Entries taken from a collection
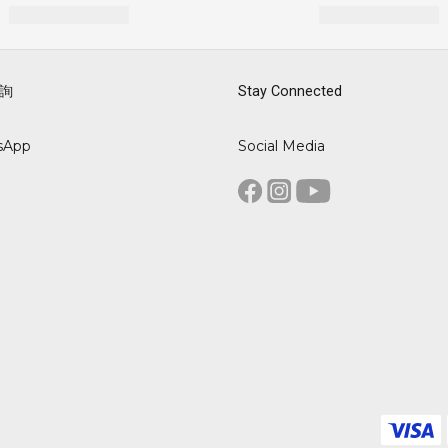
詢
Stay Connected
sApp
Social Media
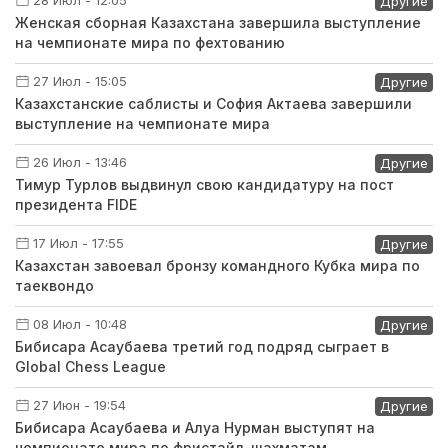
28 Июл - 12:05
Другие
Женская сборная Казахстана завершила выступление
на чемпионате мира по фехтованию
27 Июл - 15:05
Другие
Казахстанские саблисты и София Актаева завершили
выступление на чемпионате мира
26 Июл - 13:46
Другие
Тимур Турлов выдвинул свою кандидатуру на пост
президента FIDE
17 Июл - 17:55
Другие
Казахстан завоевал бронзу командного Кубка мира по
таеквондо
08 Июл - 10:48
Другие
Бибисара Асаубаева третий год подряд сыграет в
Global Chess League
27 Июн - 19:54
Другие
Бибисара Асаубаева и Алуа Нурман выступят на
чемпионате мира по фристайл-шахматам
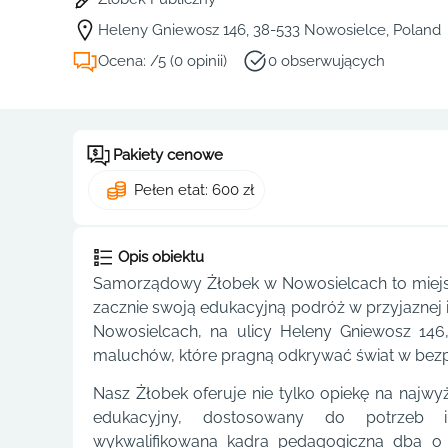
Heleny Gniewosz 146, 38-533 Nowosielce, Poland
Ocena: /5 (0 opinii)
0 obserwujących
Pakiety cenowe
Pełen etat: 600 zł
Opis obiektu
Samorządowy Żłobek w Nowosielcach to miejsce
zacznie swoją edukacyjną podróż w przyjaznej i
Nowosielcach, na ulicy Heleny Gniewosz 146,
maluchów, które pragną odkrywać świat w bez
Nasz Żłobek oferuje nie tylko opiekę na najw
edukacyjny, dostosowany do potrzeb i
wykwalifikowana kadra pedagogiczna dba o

==

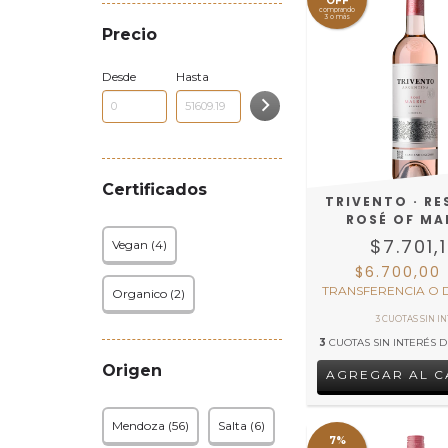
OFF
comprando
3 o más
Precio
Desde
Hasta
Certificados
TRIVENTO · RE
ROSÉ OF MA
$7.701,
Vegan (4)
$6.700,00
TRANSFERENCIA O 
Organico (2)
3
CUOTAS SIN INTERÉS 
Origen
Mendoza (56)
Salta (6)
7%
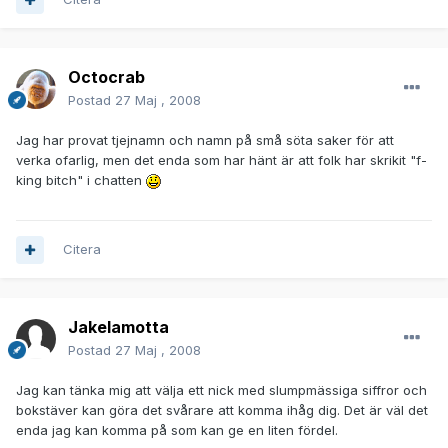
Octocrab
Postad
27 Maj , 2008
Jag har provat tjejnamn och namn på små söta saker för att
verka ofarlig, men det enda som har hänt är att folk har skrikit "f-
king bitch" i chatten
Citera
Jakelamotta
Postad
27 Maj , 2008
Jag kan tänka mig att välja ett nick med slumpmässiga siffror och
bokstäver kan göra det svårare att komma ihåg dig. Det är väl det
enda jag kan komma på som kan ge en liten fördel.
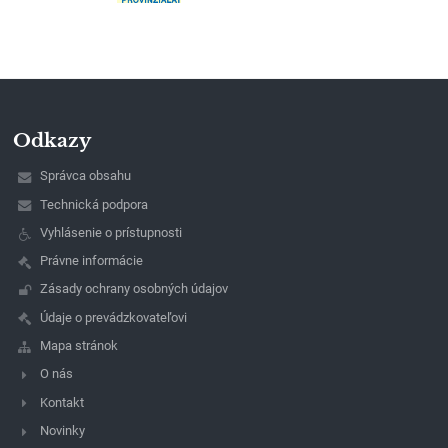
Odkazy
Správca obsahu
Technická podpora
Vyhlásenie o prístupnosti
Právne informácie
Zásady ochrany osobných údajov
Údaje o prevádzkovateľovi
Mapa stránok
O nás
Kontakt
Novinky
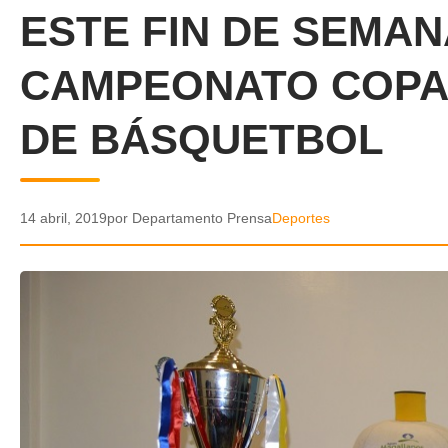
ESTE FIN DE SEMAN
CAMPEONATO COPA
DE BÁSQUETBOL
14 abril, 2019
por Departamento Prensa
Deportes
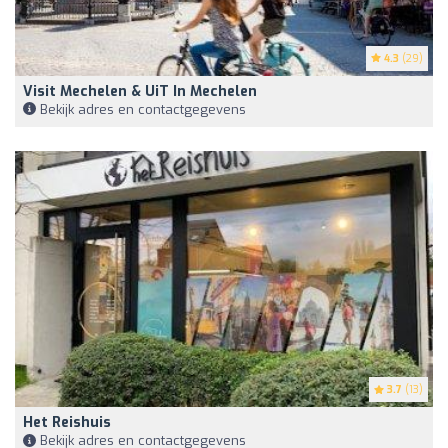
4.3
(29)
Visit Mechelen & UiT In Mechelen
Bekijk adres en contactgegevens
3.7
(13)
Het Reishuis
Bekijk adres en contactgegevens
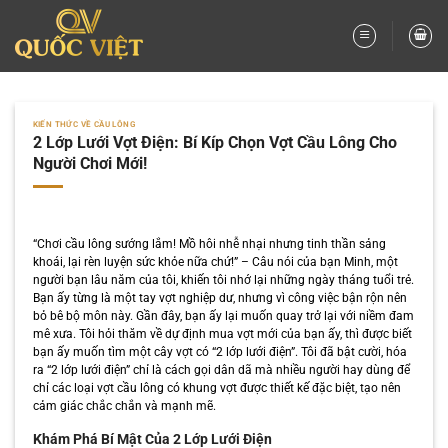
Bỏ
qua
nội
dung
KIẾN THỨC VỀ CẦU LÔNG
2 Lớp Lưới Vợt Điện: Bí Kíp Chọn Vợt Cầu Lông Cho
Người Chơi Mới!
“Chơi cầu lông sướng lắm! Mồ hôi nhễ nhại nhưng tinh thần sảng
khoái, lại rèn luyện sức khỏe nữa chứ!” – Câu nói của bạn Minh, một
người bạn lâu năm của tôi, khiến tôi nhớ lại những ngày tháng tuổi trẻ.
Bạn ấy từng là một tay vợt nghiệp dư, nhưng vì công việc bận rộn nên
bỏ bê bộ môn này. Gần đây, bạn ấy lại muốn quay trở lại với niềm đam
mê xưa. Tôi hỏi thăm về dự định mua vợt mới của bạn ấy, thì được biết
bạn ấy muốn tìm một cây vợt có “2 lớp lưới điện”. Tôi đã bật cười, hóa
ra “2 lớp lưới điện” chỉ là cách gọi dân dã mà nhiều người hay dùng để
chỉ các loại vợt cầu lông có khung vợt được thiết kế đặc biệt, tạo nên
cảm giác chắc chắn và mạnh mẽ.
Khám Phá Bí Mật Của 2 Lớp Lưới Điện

→ **Problem statement**: Leaving pictures out, output the lines of the data above from the one with "Organico (2)" through the one with "Khám Phá Bí Mật Của 2 Lớp Lưới Điện", word for word.

→ **Solved problem**:
Organico (2)
3
CUOTAS SIN INTERÉS 
Origen
Mendoza (56)
Salta (6)
7%
Octocrab
Postad
27 Maj , 2008
Jag har provat tjejnamn och namn på små söta saker för att
verka ofarlig, men det enda som har hänt är att folk har skrikit "f-
king bitch" i chatten
Citera
Jakelamotta
Postad
27 Maj , 2008
Jag kan tänka mig att välja ett nick med slumpmässiga siffror och
bokstäver kan göra det svårare att komma ihåg dig. Det är väl det
enda jag kan komma på som kan ge en liten fördel.
Odkazy
Správca obsahu
Technická podpora
Vyhlásenie o prístupnosti
Právne informácie
Zásady ochrany osobných údajov
Údaje o prevádzkovateľovi
Mapa stránok
O nás
Kontakt
Novinky
ESTE FIN DE SEMAN
CAMPEONATO COPA
DE BÁSQUETBOL
14 abril, 2019
por Departamento Prensa
Deportes
4.3
(29)
Visit Mechelen & UiT In Mechelen
Bekijk adres en contactgegevens
3.7
(13)
Het Reishuis
Bekijk adres en contactgegevens
Bỏ
qua
nội
dung
KIẾN THỨC VỀ CẦU LÔNG
2 Lớp Lưới Vợt Điện: Bí Kíp Chọn Vợt Cầu Lông Cho
Người Chơi Mới!
“Chơi cầu lông sướng lắm! Mồ hôi nhễ nhại nhưng tinh thần sảng
khoái, lại rèn luyện sức khỏe nữa chứ!” – Câu nói của bạn Minh, một
người bạn lâu năm của tôi, khiến tôi nhớ lại những ngày tháng tuổi trẻ.
Bạn ấy từng là một tay vợt nghiệp dư, nhưng vì công việc bận rộn nên
bỏ bê bộ môn này. Gần đây, bạn ấy lại muốn quay trở lại với niềm đam
mê xưa. Tôi hỏi thăm về dự định mua vợt mới của bạn ấy, thì được biết
bạn ấy muốn tìm một cây vợt có “2 lớp lưới điện”. Tôi đã bật cười, hóa
ra “2 lớp lưới điện” chỉ là cách gọi dân dã mà nhiều người hay dùng để
chỉ các loại vợt cầu lông có khung vợt được thiết kế đặc biệt, tạo nên
cảm giác chắc chắn và mạnh mẽ.
Khám Phá Bí Mật Của 2 Lớp Lưới Điện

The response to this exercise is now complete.